Starting with the line that contains "The initial value of f2" and stopping after the line that contains "Show initial values.", copy the entries below exactly. Include nothing else.
** DATA EXCERPTS follows **
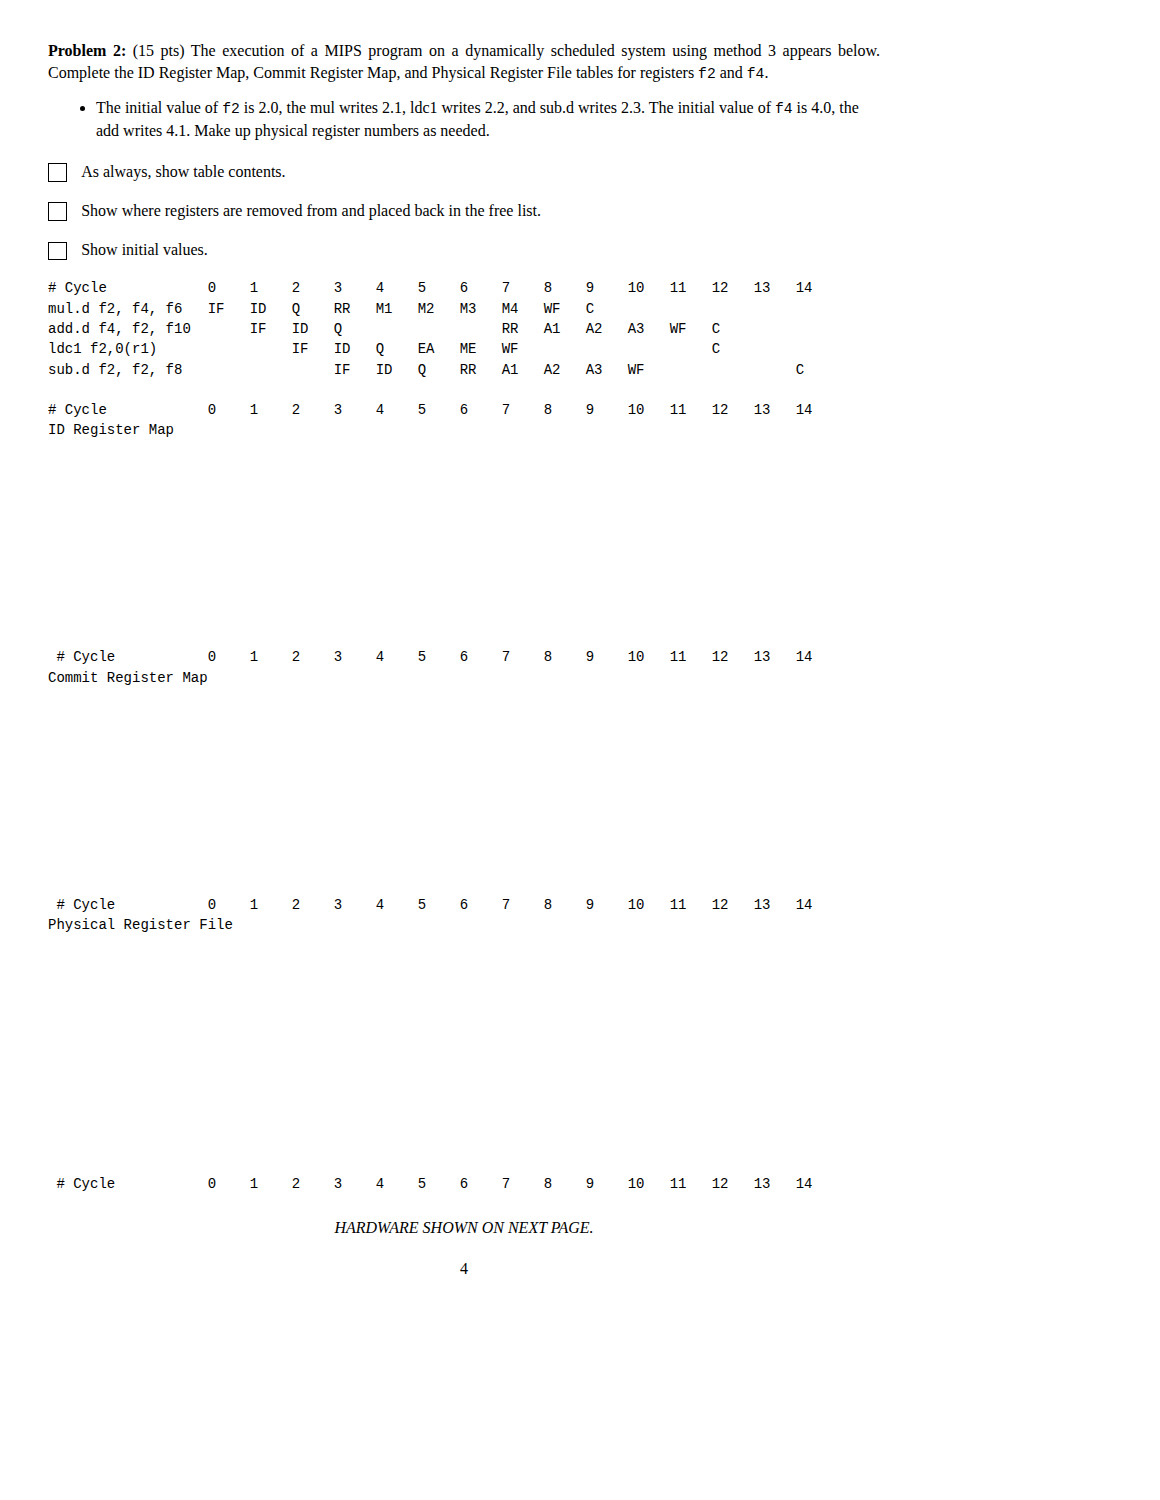Problem 2: (15 pts) The execution of a MIPS program on a dynamically scheduled system using method 3 appears below. Complete the ID Register Map, Commit Register Map, and Physical Register File tables for registers f2 and f4.
The initial value of f2 is 2.0, the mul writes 2.1, ldc1 writes 2.2, and sub.d writes 2.3. The initial value of f4 is 4.0, the add writes 4.1. Make up physical register numbers as needed.
As always, show table contents.
Show where registers are removed from and placed back in the free list.
Show initial values.
# Cycle            0    1    2    3    4    5    6    7    8    9    10   11   12   13   14
mul.d f2, f4, f6   IF   ID   Q    RR   M1   M2   M3   M4   WF   C
add.d f4, f2, f10       IF   ID   Q                   RR   A1   A2   A3   WF   C
ldc1 f2,0(r1)                IF   ID   Q    EA   ME   WF                       C
sub.d f2, f2, f8                  IF   ID   Q    RR   A1   A2   A3   WF                  C

# Cycle            0    1    2    3    4    5    6    7    8    9    10   11   12   13   14
ID Register Map
 # Cycle           0    1    2    3    4    5    6    7    8    9    10   11   12   13   14
Commit Register Map
 # Cycle           0    1    2    3    4    5    6    7    8    9    10   11   12   13   14
Physical Register File
 # Cycle           0    1    2    3    4    5    6    7    8    9    10   11   12   13   14
HARDWARE SHOWN ON NEXT PAGE.
4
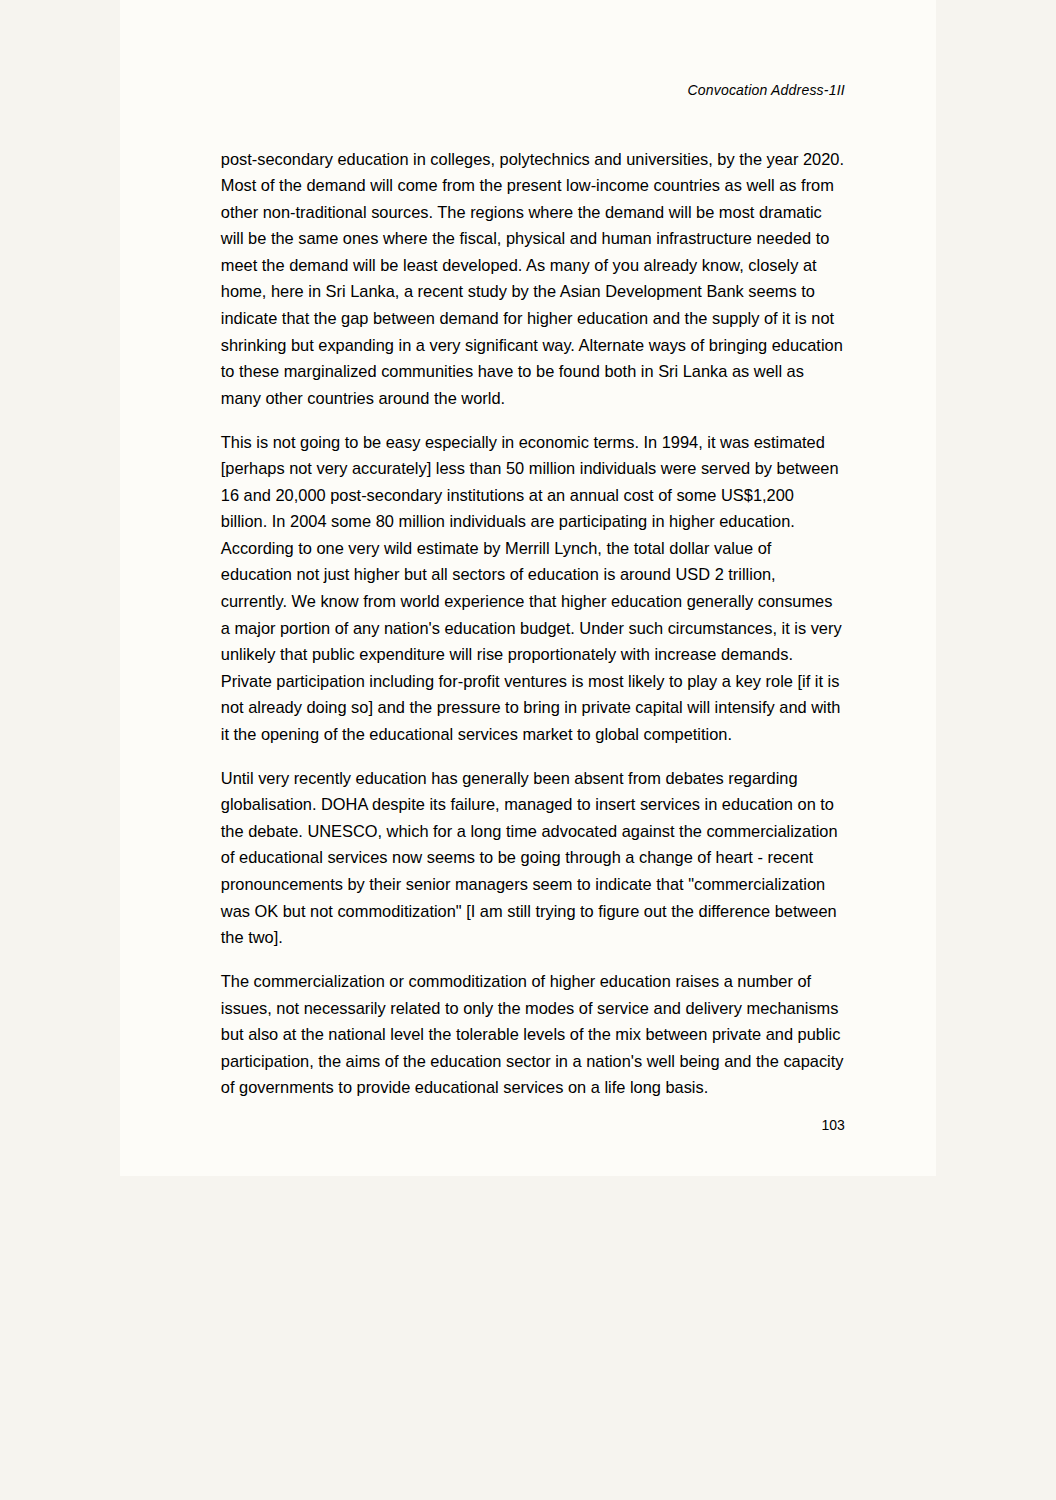Convocation Address-1II
post-secondary education in colleges, polytechnics and universities, by the year 2020. Most of the demand will come from the present low-income countries as well as from other non-traditional sources. The regions where the demand will be most dramatic will be the same ones where the fiscal, physical and human infrastructure needed to meet the demand will be least developed. As many of you already know, closely at home, here in Sri Lanka, a recent study by the Asian Development Bank seems to indicate that the gap between demand for higher education and the supply of it is not shrinking but expanding in a very significant way. Alternate ways of bringing education to these marginalized communities have to be found both in Sri Lanka as well as many other countries around the world.
This is not going to be easy especially in economic terms. In 1994, it was estimated [perhaps not very accurately] less than 50 million individuals were served by between 16 and 20,000 post-secondary institutions at an annual cost of some US$1,200 billion. In 2004 some 80 million individuals are participating in higher education. According to one very wild estimate by Merrill Lynch, the total dollar value of education not just higher but all sectors of education is around USD 2 trillion, currently. We know from world experience that higher education generally consumes a major portion of any nation's education budget. Under such circumstances, it is very unlikely that public expenditure will rise proportionately with increase demands. Private participation including for-profit ventures is most likely to play a key role [if it is not already doing so] and the pressure to bring in private capital will intensify and with it the opening of the educational services market to global competition.
Until very recently education has generally been absent from debates regarding globalisation. DOHA despite its failure, managed to insert services in education on to the debate. UNESCO, which for a long time advocated against the commercialization of educational services now seems to be going through a change of heart - recent pronouncements by their senior managers seem to indicate that "commercialization was OK but not commoditization" [I am still trying to figure out the difference between the two].
The commercialization or commoditization of higher education raises a number of issues, not necessarily related to only the modes of service and delivery mechanisms but also at the national level the tolerable levels of the mix between private and public participation, the aims of the education sector in a nation's well being and the capacity of governments to provide educational services on a life long basis.
103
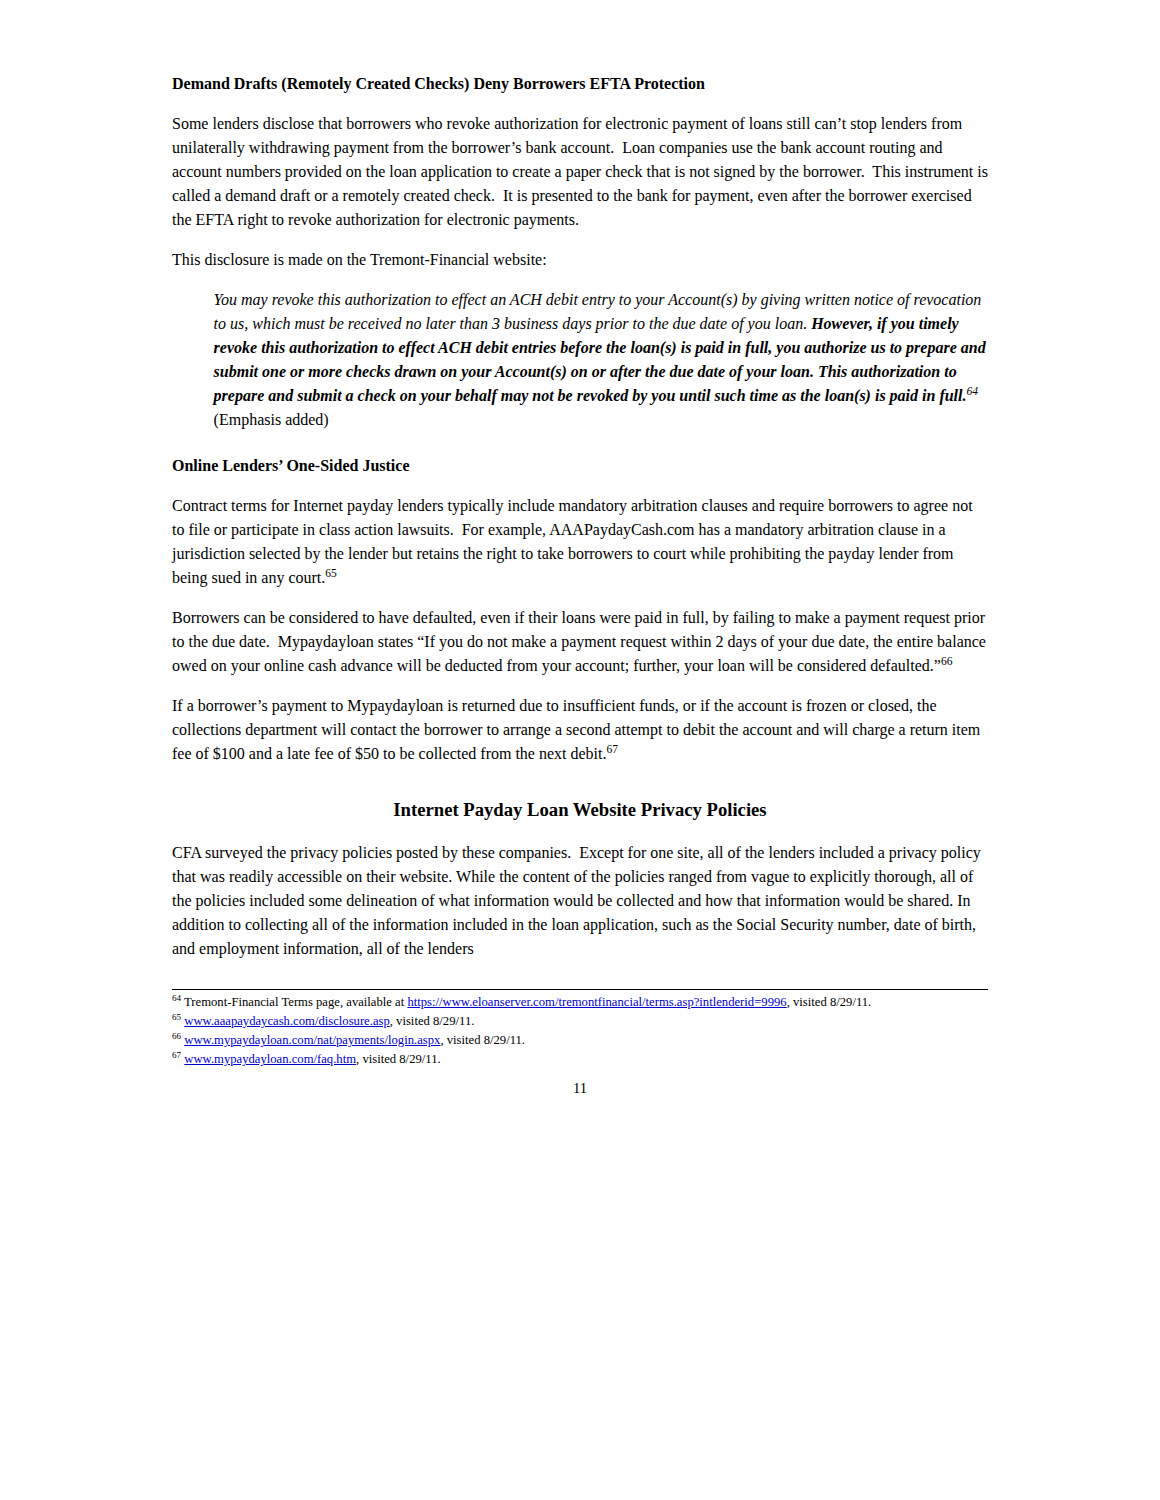Demand Drafts (Remotely Created Checks) Deny Borrowers EFTA Protection
Some lenders disclose that borrowers who revoke authorization for electronic payment of loans still can’t stop lenders from unilaterally withdrawing payment from the borrower’s bank account. Loan companies use the bank account routing and account numbers provided on the loan application to create a paper check that is not signed by the borrower. This instrument is called a demand draft or a remotely created check. It is presented to the bank for payment, even after the borrower exercised the EFTA right to revoke authorization for electronic payments.
This disclosure is made on the Tremont-Financial website:
You may revoke this authorization to effect an ACH debit entry to your Account(s) by giving written notice of revocation to us, which must be received no later than 3 business days prior to the due date of you loan. However, if you timely revoke this authorization to effect ACH debit entries before the loan(s) is paid in full, you authorize us to prepare and submit one or more checks drawn on your Account(s) on or after the due date of your loan. This authorization to prepare and submit a check on your behalf may not be revoked by you until such time as the loan(s) is paid in full.64 (Emphasis added)
Online Lenders’ One-Sided Justice
Contract terms for Internet payday lenders typically include mandatory arbitration clauses and require borrowers to agree not to file or participate in class action lawsuits. For example, AAAPaydayCash.com has a mandatory arbitration clause in a jurisdiction selected by the lender but retains the right to take borrowers to court while prohibiting the payday lender from being sued in any court.65
Borrowers can be considered to have defaulted, even if their loans were paid in full, by failing to make a payment request prior to the due date. Mypaydayloan states “If you do not make a payment request within 2 days of your due date, the entire balance owed on your online cash advance will be deducted from your account; further, your loan will be considered defaulted.”66
If a borrower’s payment to Mypaydayloan is returned due to insufficient funds, or if the account is frozen or closed, the collections department will contact the borrower to arrange a second attempt to debit the account and will charge a return item fee of $100 and a late fee of $50 to be collected from the next debit.67
Internet Payday Loan Website Privacy Policies
CFA surveyed the privacy policies posted by these companies. Except for one site, all of the lenders included a privacy policy that was readily accessible on their website. While the content of the policies ranged from vague to explicitly thorough, all of the policies included some delineation of what information would be collected and how that information would be shared. In addition to collecting all of the information included in the loan application, such as the Social Security number, date of birth, and employment information, all of the lenders
64 Tremont-Financial Terms page, available at https://www.eloanserver.com/tremontfinancial/terms.asp?intlenderid=9996, visited 8/29/11.
65 www.aaapaydaycash.com/disclosure.asp, visited 8/29/11.
66 www.mypaydayloan.com/nat/payments/login.aspx, visited 8/29/11.
67 www.mypaydayloan.com/faq.htm, visited 8/29/11.
11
** End of DATA EXCERPTS **
# SOLUTION TO THE PROBLEM
The initial value of f2 is 2.0, the mul writes 2.1, ldc1 writes 2.2, and sub.d writes 2.3. The initial value of f4 is 4.0, the add writes 4.1. Make up physical register numbers as needed.
As always, show table contents.
Show where registers are removed from and placed back in the free list.
Show initial values.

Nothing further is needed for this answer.